Ein turbulenter Tag in London: Der ehemalige Premierminister David Cameron kehrt in die britische Regierung zurück. Die Innenministerin dagegen wird entlassen, ebenso die Umweltministerin. Mit einer Rochade in seinem Kabinett versucht Rishi Sunak seine ramponierte Regierung wieder auf Kurs zu bringen.
Wenn frühmorgens über Hundert Medienschaffende in 10 Downing Street herumstreichen, dann wird es in der britischen Politik meist dramatisch. Das heutige Drama begann mit der Entlassung von Suella Braverman. Die Innenministerin hat in den vergangenen Tagen mit ihren Äusserungen die Geduld der britischen Öffentlichkeit arg strapaziert. Und insbesondere die bereits angeschlagene Autorität des Premierministers untergraben. Es war deshalb nicht mehr die Frage, ob die ausser Kontrolle geratene Ministerin gehen muss, sondern lediglich wann.
Cameron mit viel Erfahrung auf diplomatischem Parkett
Überraschender war dagegen die Schlagzeile, mit der beim Frühstück noch niemand gerechnet hat: Neuer britischer Aussenminister wird der frühere Premierminister David Cameron.
Mit ihm ernennt Rishi Sunak einen Mann mit grosser Erfahrung auf dem aussenpolitischen Parkett. Ein Ort, der nie die Komfortzone des ehemaligen Bankers Sunak war. Doch mit dem Krieg in der Ukraine und der Krise im Nahen Osten ist im britische Aussenministerium eine sichere Hand gefragt. Diese Berufung erlaubt es Rishi Sunak, sich auf die Innenpolitik zu konzentrieren und insbesondere auf die nächsten Wahlen.

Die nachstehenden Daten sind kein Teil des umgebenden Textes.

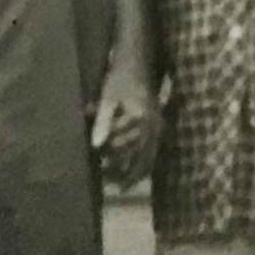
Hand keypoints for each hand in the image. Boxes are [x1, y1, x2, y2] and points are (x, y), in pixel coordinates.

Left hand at [88, 61, 156, 189]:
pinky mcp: (159, 132)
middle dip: (120, 168)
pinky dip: (142, 170)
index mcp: (139, 117)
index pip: (121, 142)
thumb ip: (102, 121)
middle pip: (135, 154)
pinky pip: (152, 156)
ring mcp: (158, 130)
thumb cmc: (119, 80)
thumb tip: (95, 145)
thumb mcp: (107, 98)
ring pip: (147, 159)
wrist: (137, 67)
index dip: (107, 152)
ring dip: (132, 174)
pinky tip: (131, 180)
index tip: (95, 159)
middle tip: (105, 179)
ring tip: (117, 187)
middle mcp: (152, 126)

Stimmung bei den Tories ist toxisch
Die Umschichtung, die wir in diesen Stunden in der britischen Regierung erleben, ist ein Befreiungsschlag. Sunak will Stärke demonstrieren und im Hinblick auf die kommenden Wahlen einen Neuanfang markieren. Damit verschafft er sich ein bisschen Luft, aber diese ist arg belastet. Die Stimmung in der konservativen Partei ist toxisch und deren Umfragewerte schlecht. Mit der Entlassung von Braverman sitzen die Hardliner zwar nicht mehr am Kabinettstisch, aber sie können Sunak das Leben auch im Parlament schwer machen.
Die Entlassung einer Ministerin, die Obdachlose, Migrantinnen und Friedensaktivisten beleidigt, könnte aber auch ein Zeichen sein, dass Sunak die Tonalität in der Regierungspartei justieren will. Suella Braverman hat die Galerie der konservativen Falken ziemlich erfolgreich bespielt, aber Mehrheiten gewinnt man damit eher weniger.
Cameron ist auch eine politische Altlast
David Cameron gehört dagegen klar zur moderaten Fraktion. Aber mit ihm kehrt ausgerechnet jener Politiker auf die Bühne zurück, der für das grösste aussenpolitische Debakel der jüngeren britischen Geschichte verantwortlich ist.
Der Brexit hat das Vereinigte Königreich und die britische Gesellschaft bis heute gespalten und ebenso den Niedergang der konservativen Partei beschleunigt. Rishi Sunak hat sich mit Cameron in schwierigen Zeiten Erfahrung und Kompetenz ins Kabinett geholt, aber ebenso eine politische Altlast.